Overall impression: Reviews for Daughters of Israel Home are strongly polarized. A substantial number of reviewers praise the facility for comfortable rooms, pleasant grounds, robust activity programming, kosher dining options, and compassionate individual staff members and clinicians. At the same time, an equally significant set of reviews describe systemic problems: understaffing, inconsistent clinical care, hygiene and infection-control failures, safety incidents, and management shortcomings. The net picture is of a large facility with pockets of high-quality service and amenities but persistent and serious variability in care quality and operational oversight.
Care quality and clinical concerns: Multiple reviews describe haphazard nursing care, inadequate clinical assessments, and inconsistency in therapy services. While some families report superb medical clinicians and productive rehabilitation, others reported infections, bedsores, and complications attributed to improper care. Specific alarming clinical issues include reports of nurses unable to perform assessments, missing admission diagnostic records, and multiple accounts of infection control lapses such as glove reuse across patients and lack of observed hand washing. There are descriptions of late or missed feedings, dirty PEG tubes, and subsequent infections that some families link to the facility’s practices. These clinical failures, when they occur, have led to hospital transfers and in at least a few cases repeated emergency calls.
Staffing, responsiveness, and professionalism: Staffing levels and staff conduct emerge as a major theme of variability. Many reviews praise individual aides, nurses, and medical staff as kind, accommodating, and attentive, with families noting around-the-clock care in some units and strong dementia-wing leadership.
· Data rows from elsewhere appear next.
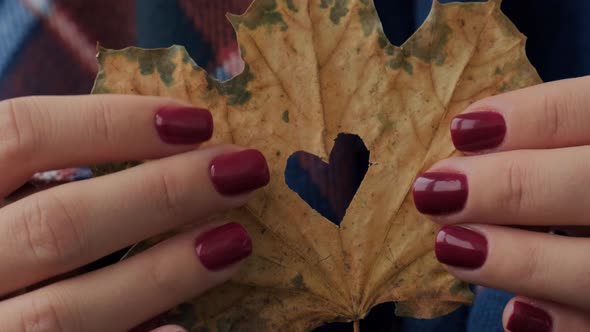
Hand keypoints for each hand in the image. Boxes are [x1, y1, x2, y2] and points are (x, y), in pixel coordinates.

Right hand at [0, 95, 268, 330]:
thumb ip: (47, 178)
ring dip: (161, 273)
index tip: (197, 121)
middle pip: (58, 222)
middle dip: (163, 194)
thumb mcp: (12, 195)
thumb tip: (167, 141)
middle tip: (243, 172)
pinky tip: (181, 329)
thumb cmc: (6, 240)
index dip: (112, 122)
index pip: (20, 134)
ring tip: (235, 243)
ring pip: (63, 311)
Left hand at [413, 76, 589, 331]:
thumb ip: (553, 140)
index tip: (460, 129)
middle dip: (508, 186)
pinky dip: (564, 323)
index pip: (589, 109)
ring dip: (521, 259)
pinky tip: (515, 314)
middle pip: (588, 183)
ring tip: (450, 248)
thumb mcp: (583, 147)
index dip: (528, 117)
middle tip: (434, 192)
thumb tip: (469, 139)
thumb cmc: (586, 175)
Conversely, a large number of reports describe understaffing, long wait times for assistance, delayed responses to call bells, and nursing staff who primarily dispense medications without comprehensive assessments. Several reviews also recount rude or unprofessional behavior by CNAs or nurses and claims of unethical treatment of staff and residents. This inconsistency suggests that experience may depend heavily on the unit, shift, or specific staff on duty.
Cleanliness, safety, and environment: Comments about physical environment are mixed. Positive reports note clean, homey rooms, private rooms, wheelchair accessibility, and good laundry service in some cases. Negative reports describe filthy rooms and bathrooms, soiled garments, missing sheets, dirty trays, and general poor hygiene. Safety concerns are frequent in the negative reviews: falls without timely medical examination, lost personal items (for example hearing aids), multiple 911 calls for one resident, and at least one account alleging perceived hastening of death. These are serious red flags that families should probe further when considering placement.
Dining, amenities, and activities: The facility’s amenities and programming receive similarly mixed feedback. Many reviewers appreciate the social environment, frequent activities (music, card games, events), kosher meals, family rooms, barber, and transportation services. Laundry and other support services are described as excellent by some. However, multiple reviewers report dining problems—meals served cold or stale, dirty or late trays, water pitchers not replenished, and inadequate assistance in the dining room—which directly affect resident nutrition and satisfaction. Activity programming appears robust in several accounts but limited in others, again indicating variability by unit or time.
Management and organizational issues: Several reviews cite management problems including lack of clinical social work services, poor oversight, and inconsistent communication. Instances of no admission diagnostics or patient records, an isolation room left open without signage, and unaddressed safety/infection-control issues point to lapses in administrative processes and quality control. Some families reported hiring outside aides because they felt the facility could not meet basic care needs. Cost is mentioned as a concern by some reviewers who feel the price does not match the level of care provided.
Patterns and takeaways for prospective families: The recurring pattern is variability—some residents receive excellent, attentive care in clean, activity-rich environments, while others experience neglect, unsafe practices, and poor hygiene. Positive reviews often highlight specific staff members or particular wings (for example a dementia wing) as delivering consistently good care, suggesting pockets of excellence. Negative reviews frequently describe systemic failures (infection control, staffing, responsiveness) that resulted in serious adverse outcomes. Prospective residents and families should plan detailed tours, ask for unit-specific staffing ratios, inquire about infection-control practices and recent incidents, request references from current families in the specific unit of interest, and verify availability of clinical oversight (PT/OT, social work, and physician coverage). Given the mixed record, placement decisions should be made with careful, unit-level scrutiny rather than relying solely on general impressions of the facility.